---- EXCERPTED TEXT

A buddy comedy with a romantic subplot, this film grapples with the vulnerable awkwardness of coming out in your thirties. Dakota Johnson plays a closeted gay girl who has a charming (if codependent) relationship with her female bestie, played by Sonoya Mizuno. As Johnson’s character stumbles into the unfamiliar world of girl crushes and queer dating, the mounting distance between the two gal pals begins to expose the frayed edges of their tightknit kinship.
My Old Ass
This is one of those special coming-of-age films that seems to occur as infrequently as leap years. Beautifully filmed in Muskoka, Ontario amid gleaming cranberry bogs and idyllic lake islands, the movie follows 18-year-old Elliott (played by Maisy Stella) one glittering summer when she happens to meet her 39-year-old self (played by Aubrey Plaza) during a mushroom trip. The film has it all: sun-drenched romance, emotional depth, a setting that transports, and an ending that may require Kleenex.
Good Luck to You, Leo Grande
The acting performances in this film took my breath away, and so much of this movie relies on the strength of the acting and the script, because most of the scenes are confined to a single hotel room. When the female lead (played by Emma Thompson) hires a male sex worker (played by Daryl McCormack) to her hotel room, she confesses that she has never had an orgasm and has taken a vow to never fake one again. What follows is a sweet, tender exploration of aging, body image, and connection beyond physical pleasure.
The Valet
The sympathetic lead (played by Eugenio Derbez) is a charming, if somewhat timid, parking valet who, after being the unfortunate victim of a bike accident, gets entangled in a scheme to pose as a starlet’s lover to cover up the celebrity’s affair with a married man. The relationship that buds between them is sweet and satisfyingly comedic.

--------
---- STUDY MATERIAL

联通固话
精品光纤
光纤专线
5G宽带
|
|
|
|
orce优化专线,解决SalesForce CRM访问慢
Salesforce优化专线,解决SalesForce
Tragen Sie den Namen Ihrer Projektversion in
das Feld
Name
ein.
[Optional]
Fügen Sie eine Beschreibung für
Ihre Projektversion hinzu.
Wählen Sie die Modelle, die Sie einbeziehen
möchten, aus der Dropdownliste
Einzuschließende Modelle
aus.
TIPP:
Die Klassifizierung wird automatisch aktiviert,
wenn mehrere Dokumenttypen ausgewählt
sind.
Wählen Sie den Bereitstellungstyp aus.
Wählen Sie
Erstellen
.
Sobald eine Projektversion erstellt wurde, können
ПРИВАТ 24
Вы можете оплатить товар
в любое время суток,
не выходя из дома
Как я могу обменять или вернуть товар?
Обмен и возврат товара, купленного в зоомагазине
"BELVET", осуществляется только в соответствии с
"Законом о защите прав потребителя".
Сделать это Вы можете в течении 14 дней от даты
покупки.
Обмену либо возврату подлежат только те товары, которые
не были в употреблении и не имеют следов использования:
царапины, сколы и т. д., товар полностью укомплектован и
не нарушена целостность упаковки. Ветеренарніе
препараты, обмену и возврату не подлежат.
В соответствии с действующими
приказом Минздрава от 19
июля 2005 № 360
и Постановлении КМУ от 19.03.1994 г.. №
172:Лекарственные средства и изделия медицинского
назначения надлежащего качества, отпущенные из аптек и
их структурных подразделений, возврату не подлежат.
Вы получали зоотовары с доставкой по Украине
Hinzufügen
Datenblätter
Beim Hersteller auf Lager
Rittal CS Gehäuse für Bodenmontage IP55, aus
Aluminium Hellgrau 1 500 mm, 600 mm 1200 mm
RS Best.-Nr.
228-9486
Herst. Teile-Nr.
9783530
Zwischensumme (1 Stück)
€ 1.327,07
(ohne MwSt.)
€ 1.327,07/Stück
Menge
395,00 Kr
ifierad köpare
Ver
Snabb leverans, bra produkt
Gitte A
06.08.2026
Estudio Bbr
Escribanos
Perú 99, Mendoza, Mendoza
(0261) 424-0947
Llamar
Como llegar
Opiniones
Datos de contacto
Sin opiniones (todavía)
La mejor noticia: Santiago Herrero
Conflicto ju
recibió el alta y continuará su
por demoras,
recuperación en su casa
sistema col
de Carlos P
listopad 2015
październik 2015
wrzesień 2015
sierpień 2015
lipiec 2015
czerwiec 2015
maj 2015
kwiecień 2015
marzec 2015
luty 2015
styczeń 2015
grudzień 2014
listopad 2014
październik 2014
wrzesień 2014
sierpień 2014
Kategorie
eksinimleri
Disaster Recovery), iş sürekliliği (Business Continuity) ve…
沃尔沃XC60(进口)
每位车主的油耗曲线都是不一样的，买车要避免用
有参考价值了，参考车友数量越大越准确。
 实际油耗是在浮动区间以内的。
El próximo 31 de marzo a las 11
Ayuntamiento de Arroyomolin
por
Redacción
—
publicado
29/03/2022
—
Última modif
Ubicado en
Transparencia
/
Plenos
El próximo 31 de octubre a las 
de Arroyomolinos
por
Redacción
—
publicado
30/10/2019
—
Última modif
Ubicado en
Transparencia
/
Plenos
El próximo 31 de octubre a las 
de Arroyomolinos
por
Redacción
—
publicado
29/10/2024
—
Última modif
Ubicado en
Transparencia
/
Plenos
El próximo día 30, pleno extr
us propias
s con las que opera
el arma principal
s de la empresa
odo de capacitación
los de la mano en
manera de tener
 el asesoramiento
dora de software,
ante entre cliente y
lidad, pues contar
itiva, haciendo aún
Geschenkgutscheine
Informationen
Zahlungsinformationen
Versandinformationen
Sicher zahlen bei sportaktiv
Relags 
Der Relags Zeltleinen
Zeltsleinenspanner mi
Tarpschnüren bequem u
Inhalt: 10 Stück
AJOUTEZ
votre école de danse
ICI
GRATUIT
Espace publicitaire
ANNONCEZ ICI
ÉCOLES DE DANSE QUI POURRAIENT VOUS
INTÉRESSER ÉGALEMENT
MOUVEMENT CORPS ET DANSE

--------

Reproduce the passage of the film recommendations that starts with the words "A buddy comedy" and ends after the words "their tightknit kinship.", keeping every word and punctuation mark unchanged.

▸ **RESPONSE**:
A buddy comedy with a romantic subplot, this film grapples with the vulnerable awkwardness of coming out in your thirties. Dakota Johnson plays a closeted gay girl who has a charming (if codependent) relationship with her female bestie, played by Sonoya Mizuno. As Johnson’s character stumbles into the unfamiliar world of girl crushes and queer dating, the mounting distance between the two gal pals begins to expose the frayed edges of their tightknit kinship.